The farming aspect only makes up a little less than half the gameplay, however, with the remainder being filled with more traditional RPG exploits. There are dungeons and regions to explore that are packed with enemies to fight and treasures to seek, and virtually everything you do will build up some obscure stat that bolsters an aspect of your character while raising their overall energy and health. For example, you level up your Walking stat by — surprise! — literally just walking. Waking up in the morning will occasionally boost up your Sleeping stat because you successfully slept.

A lot of these additional stats only seem to exist to add yet another avenue for boosting your health and energy pools, but it’s still nice to have so many ways to build up your character. Hardly an in-game day will go by without you leveling up a handful of stats just for going about the basic daily goals you had set, and that constant feeling of forward progress really gets its hooks in early.

When you’re out exploring dungeons and come across enemies, combat plays out in typical hack ‘n’ slash fashion, with you having myriad weapons and magic spells available to dispose of your enemies. As you fight with your favorite weapon, you’ll level up its specific stat which will then open up more complex and powerful moves for you to unleash on your opponents. Dropped and mined materials can then be brought back with you into town where you can use them to forge new weapons and armor that enable you to safely delve deeper into enemy territory. Sure, the combat system is no Devil May Cry, but it remains consistently satisfying, especially on the more mechanically complex bosses.

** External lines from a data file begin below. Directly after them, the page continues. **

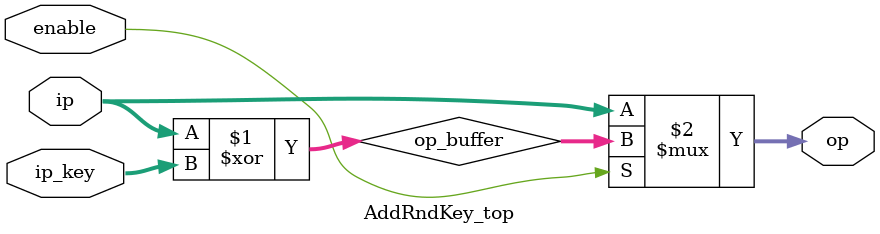
<source format=v>
module AddRndKey_top(
input [127:0] ip,
input [127:0] ip_key,
input enable,
output [127:0] op
);
////enter your code here
wire [127:0] op_buffer;
assign op_buffer[127:0] = ip[127:0] ^ ip_key[127:0];
assign op = enable ? op_buffer : ip;
endmodule

</source>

So, everything up to this point seems to be in order, but one thing that we noticed was especially poor is the overall presentation. Rune Factory 5 looks like an early PS3 game, and we’re not being hyperbolic. Environments are simple, flat, and rife with jagged and chunky edges. Textures are muddy, grainy, and overall of disappointingly low quality. The town itself, evidently supposed to be a bustling and lively place, feels like it’s in the peak of the COVID-19 pandemic as you can run from end to end and only encounter one or two other people.

Rune Factory 5
Image: Marvelous (XSEED)

Visually, this non-final version of Rune Factory 5 looks underwhelming, then, and this is all made worse by the frankly rough performance of this preview build whether you’re playing in docked or handheld. Loading screens are fortunately quite short, but entering into any new building or locale is usually met with a harsh double digit FPS drop as the engine begs you to give it a moment to catch its breath. Even after that initial hitch in a new area, the frame rate scarcely ever comes close to hitting its 30FPS target as it oscillates wildly even when there isn’t that much activity happening on screen. Of course there’s a Day One patch in the works that promises fixes — we certainly hope this area can be improved prior to launch.

All told, Rune Factory 5 is shaping up to be a satisfying entry in the genre, but perhaps not one that validates the near-decade-long wait. Mechanically speaking, this very much feels like Rune Factory 4 with a fancier camera and somewhat better graphics. This isn’t necessarily a bad thing, but so far it feels like more could have been done to take advantage of the extra horsepower of modern hardware to deliver an evolved experience.

Perhaps we’ll uncover more interesting and advanced improvements as we pour in more hours, but just be aware that in this Rune Factory 5 thus far feels like a very ‘safe’ sequel.

Rune Factory 5 launches on Switch on 22nd March.